** ABOUT THIS TASK **
Answer these questions from the asbestos bill article:
1. What was the margin of the Senate Judiciary Committee vote?
2. By how much did an amendment raise the insurance industry's contribution to the trust?
3. How many levels of asbestos-related diseases does the fund recognize?

** STUDY TEXT **
------------

Prognosis for Asbestos Compensation Bill Remains Unclear

Aug. 1, 2003
Congressional efforts to stem the flood of asbestos lawsuits took a major step forward earlier this month when the Senate Judiciary Committee approved a measure that would instead compensate victims from a privately funded trust of up to $153 billion.

The stakes raised by asbestos compensation are high: litigation has already cost companies more than $70 billion, led to dozens of bankruptcies, and studies predict the number of lawsuits has not yet peaked.

The final vote represented a major victory for committee chairman Sen. Orrin Hatch, R-Utah. But completion of legislation to end the litigation still faces major hurdles:

The narrow 10-8 margin of the vote, and the fact the panel broke largely along party lines, augurs ill for its passage by the closely divided Senate;

The insurance industry opposes the measure because it costs too much; the AFL-CIO rejects the bill because it pays victims too little.

Enormous uncertainties remain to be worked out before the complex legislation can move forward.

Senators attached a large number of amendments to the proposal before approving it July 10, and as a result, two weeks after the committee vote, stakeholders still do not know what's in the legislation.

"We haven't seen all the final report language," commented Jan Amundson, senior vice president and general counsel for the National Association of Manufacturers (NAM). "We don't have a bill to comment on."

The Asbestos Alliance, a coalition of defendant companies, also continues to hang fire as it awaits the language of the final bill.

Insurance companies turned against the bill because of an amendment that increased their contribution to the trust by $7 billion.

The bill bans asbestos in most consumer products and requires the insurance industry and defendant companies to set up a no-fault trust fund that would pay workers who have developed cancer or other illnesses caused by asbestos exposure. The proposal takes nearly 300,000 pending asbestos cases out of court and would shield companies from future legal liability.

One of the most contentious and unresolved issues appears to be how much compensation to pay victims. Under the bill approved by the committee, workers suffering from the most serious disease, mesothelioma, would receive $20,000 to $1 million.

The fund recognizes 10 levels of asbestos-related diseases. Smokers, ex-smokers and nonsmokers who are sick due to asbestos-related diseases would get different sums of money.

The current system, with all its flaws, is better than this proposal, according to Peg Seminario, director of health and safety for the AFL-CIO.

"The big problem is unfair compensation for those who are sick," Seminario explained. "The bill grossly reduces compensation for those who smoke, and the vast majority of blue collar workers are smokers."

All sides do agree that the Senate will not consider the bill until September, and that in the meantime negotiations will continue.

"This is a work in progress," commented an Asbestos Alliance spokesperson. "Hatch wanted to move the bill out of the committee and continue talking."

------------

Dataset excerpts
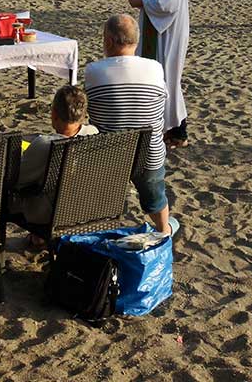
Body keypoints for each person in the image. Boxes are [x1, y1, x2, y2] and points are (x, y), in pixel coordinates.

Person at [84, 14, 172, 235]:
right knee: (156, 197)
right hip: (149, 153)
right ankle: (164, 230)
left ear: (109, 41)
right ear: (136, 41)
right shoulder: (155, 68)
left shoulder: (95, 71)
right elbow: (162, 101)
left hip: (110, 155)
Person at [128, 0, 190, 148]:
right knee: (162, 81)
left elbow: (168, 4)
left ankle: (179, 133)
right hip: (159, 31)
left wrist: (141, 2)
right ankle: (171, 131)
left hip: (168, 34)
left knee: (169, 81)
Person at [10, 86, 99, 241]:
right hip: (87, 207)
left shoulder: (45, 144)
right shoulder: (93, 133)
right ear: (83, 114)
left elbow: (18, 180)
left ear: (54, 114)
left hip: (52, 214)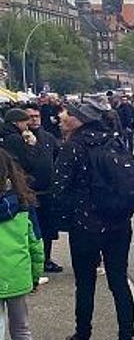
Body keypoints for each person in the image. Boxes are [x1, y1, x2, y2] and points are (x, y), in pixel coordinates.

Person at [53, 102, 134, 340]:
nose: (62, 116)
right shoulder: (114, 141)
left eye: (68, 113)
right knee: (119, 280)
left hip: (85, 224)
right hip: (118, 222)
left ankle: (82, 337)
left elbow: (59, 188)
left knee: (85, 283)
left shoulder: (73, 146)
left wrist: (70, 215)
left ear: (79, 120)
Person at [0, 150, 44, 340]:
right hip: (17, 274)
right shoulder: (23, 202)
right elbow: (35, 243)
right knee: (20, 327)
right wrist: (35, 275)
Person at [22, 104, 63, 273]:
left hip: (48, 190)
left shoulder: (48, 137)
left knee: (47, 228)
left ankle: (46, 258)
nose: (34, 119)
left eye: (36, 116)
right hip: (29, 192)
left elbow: (59, 156)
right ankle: (32, 262)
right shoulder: (19, 139)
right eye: (30, 117)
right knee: (31, 229)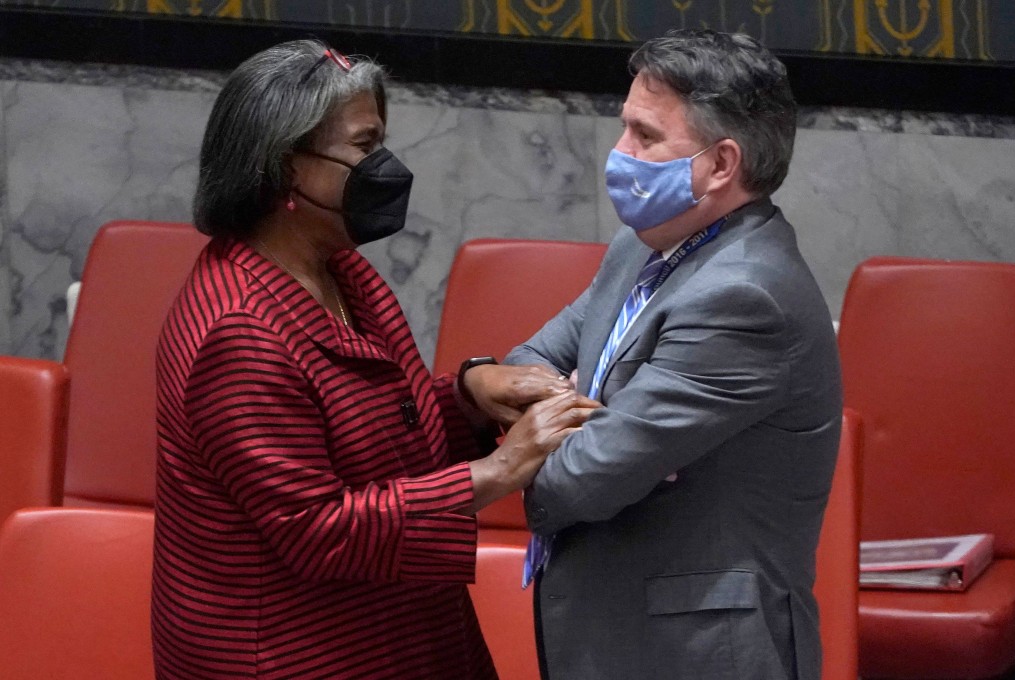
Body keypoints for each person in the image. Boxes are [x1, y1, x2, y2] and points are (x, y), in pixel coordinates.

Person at [151, 39, 598, 680]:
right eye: (364, 148)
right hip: (293, 655)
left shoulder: (339, 269)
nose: (383, 166)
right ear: (284, 169)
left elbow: (382, 427)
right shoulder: (238, 332)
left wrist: (470, 395)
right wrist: (500, 470)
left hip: (395, 627)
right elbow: (316, 526)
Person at [461, 29, 842, 680]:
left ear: (721, 164)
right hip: (614, 633)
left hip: (699, 653)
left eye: (645, 136)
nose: (620, 154)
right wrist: (500, 383)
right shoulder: (642, 249)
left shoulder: (745, 295)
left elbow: (577, 481)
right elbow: (529, 362)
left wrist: (572, 423)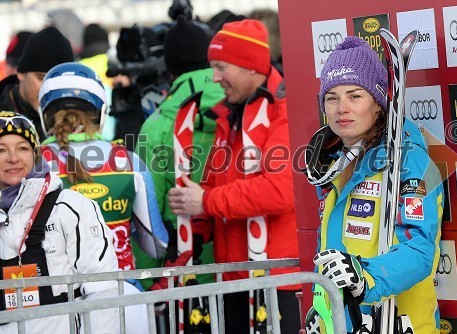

------------

** FINISHED EXERCISE **
1. 10-8
2. $7 billion
3. 10